Problem requirements - Turn the data below into a two-column CSV with columns named text and answer, one row per block. Put each block's text and its answer in single quoted fields with line breaks replaced by spaces, and leave the pictures out.

Data shown -
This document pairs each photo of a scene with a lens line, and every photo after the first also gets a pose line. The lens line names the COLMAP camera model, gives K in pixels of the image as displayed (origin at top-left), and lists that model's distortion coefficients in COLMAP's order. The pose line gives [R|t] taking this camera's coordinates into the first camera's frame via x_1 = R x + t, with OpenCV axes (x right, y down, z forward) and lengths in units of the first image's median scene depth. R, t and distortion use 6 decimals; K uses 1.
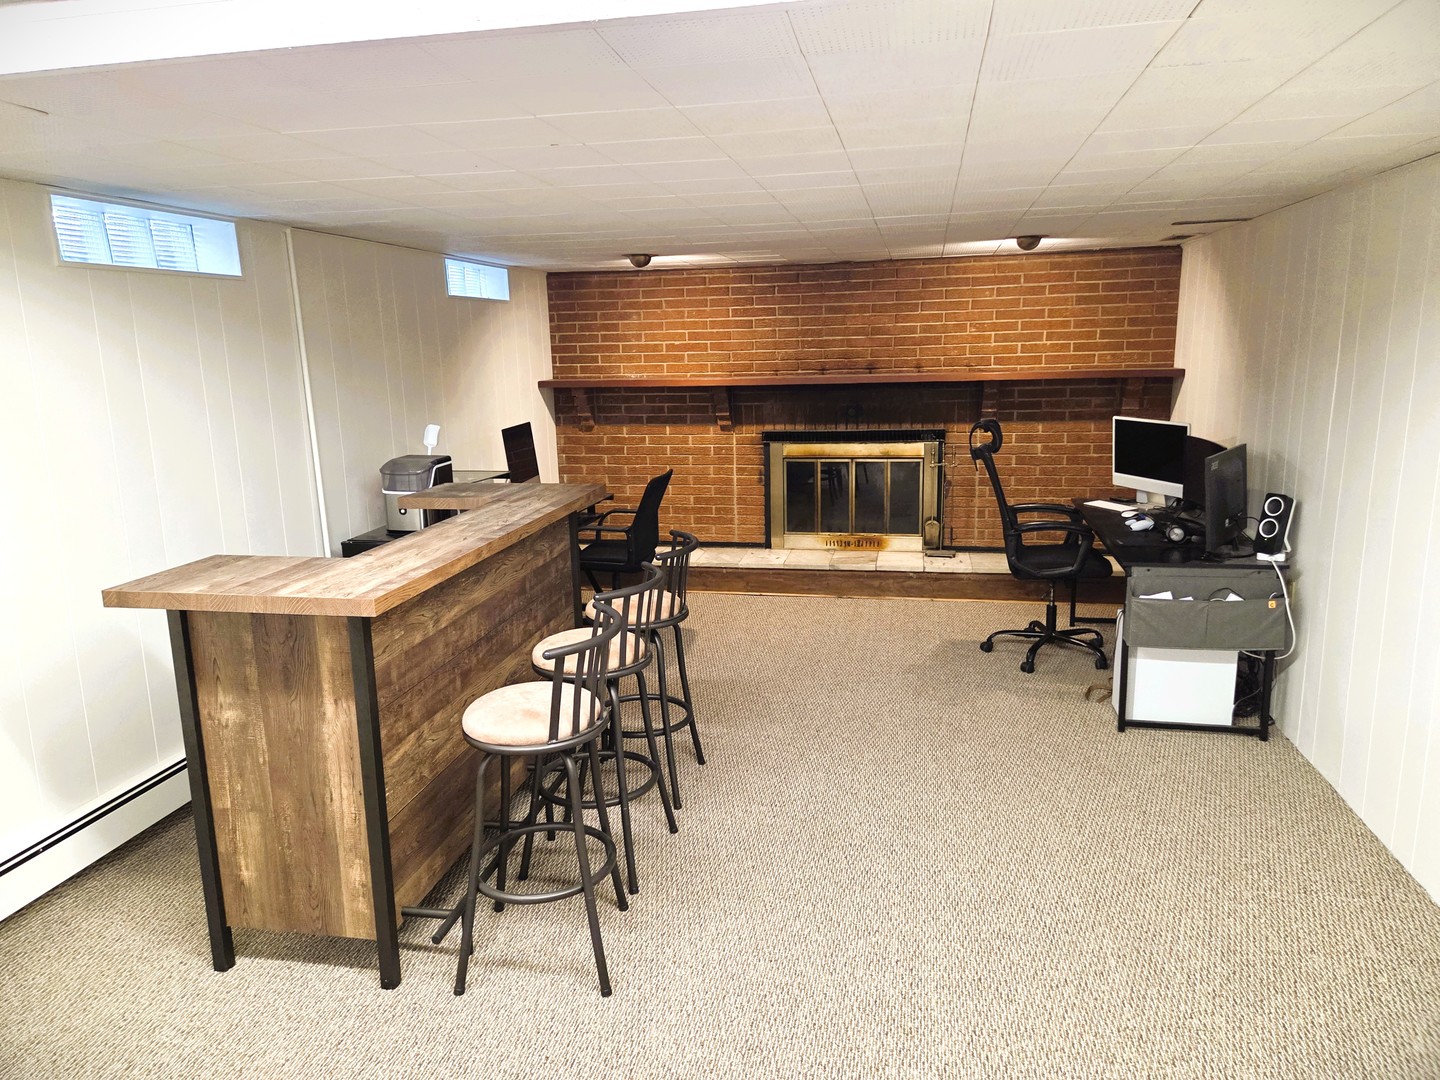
lens RADIAL K [[966.4, 0, 720.6], [0, 966.4, 539.3], [0, 0, 1]] dist [0.034264, -0.005287]
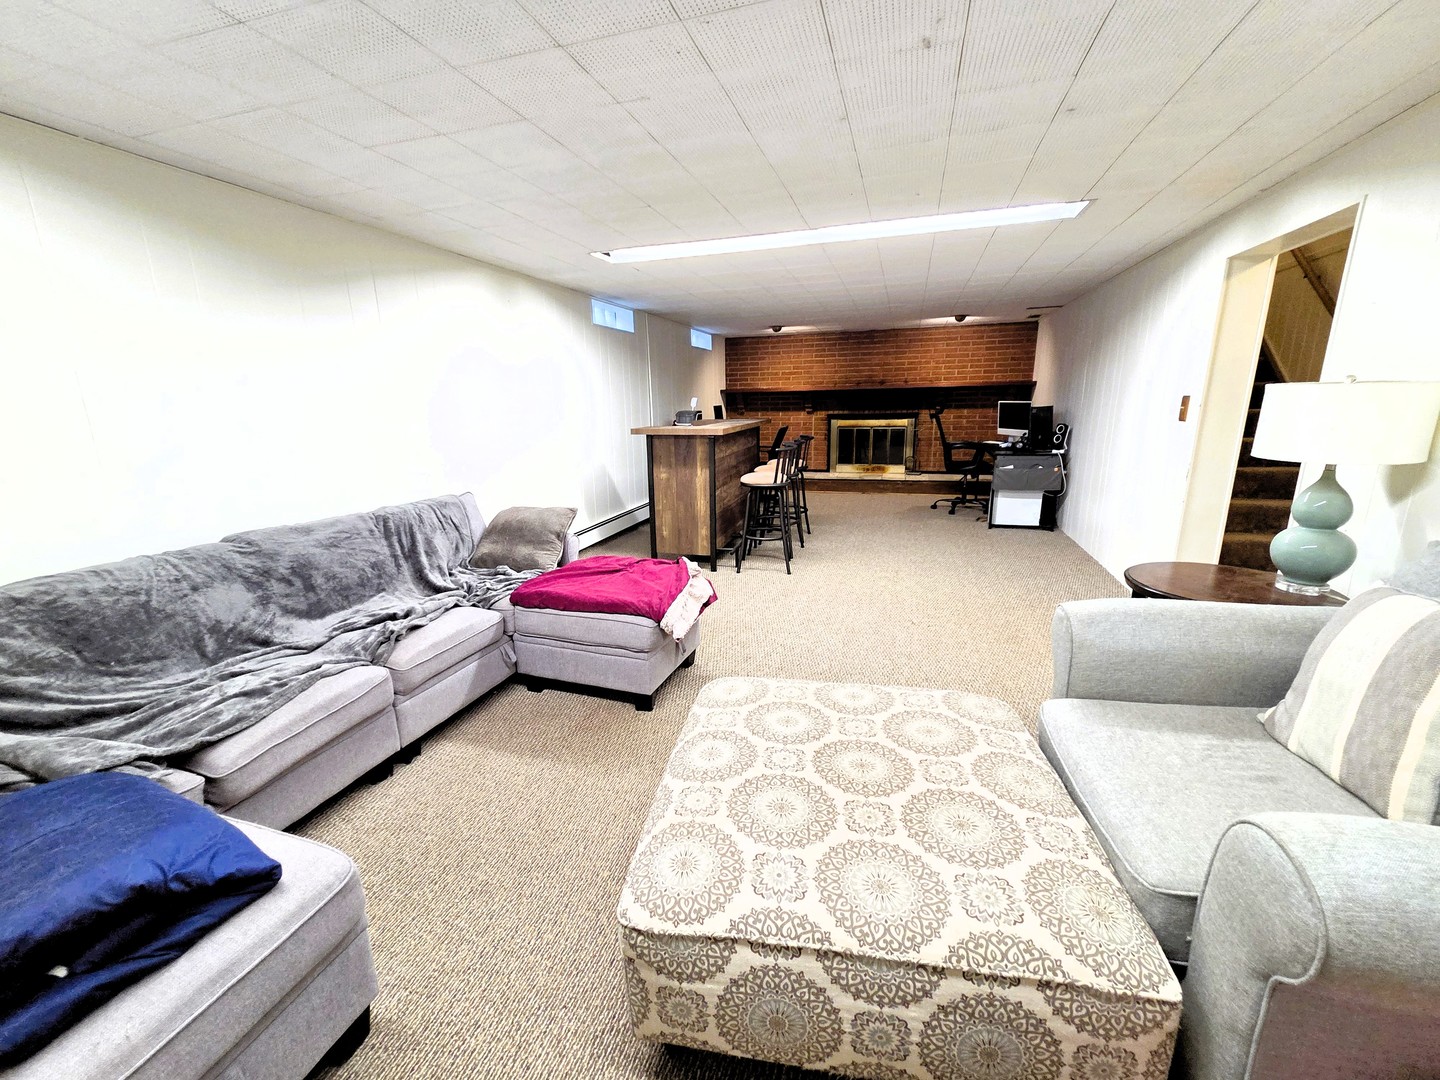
lens RADIAL K [[591.8, 0, 717.4], [0, 591.8, 540.6], [0, 0, 1]] dist [0.003986, 0.000023]
pose [[0.995023, 0.026645, -0.096020, -0.067862], [-0.023024, 0.998989, 0.038621, 0.125418], [0.096952, -0.036218, 0.994630, -0.319068]]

Solved problem -
text,answer
"This document pairs each photo of a scene with a lens line, and every photo after the first also gets a pose line. The lens line names the COLMAP camera model, gives K in pixels of the image as displayed (origin at top-left), and lists that model's distortion coefficients in COLMAP's order. The pose line gives [R|t] taking this camera's coordinates into the first camera's frame via x_1 = R x + t, with OpenCV axes (x right, y down, z forward) and lengths in units of the first image's median scene depth. R, t and distortion use 6 decimals; K uses 1.","lens RADIAL K [[966.4, 0, 720.6], [0, 966.4, 539.3], [0, 0, 1]] dist [0.034264, -0.005287] lens RADIAL K [[591.8, 0, 717.4], [0, 591.8, 540.6], [0, 0, 1]] dist [0.003986, 0.000023] pose [[0.995023, 0.026645, -0.096020, -0.067862], [-0.023024, 0.998989, 0.038621, 0.125418], [0.096952, -0.036218, 0.994630, -0.319068]]"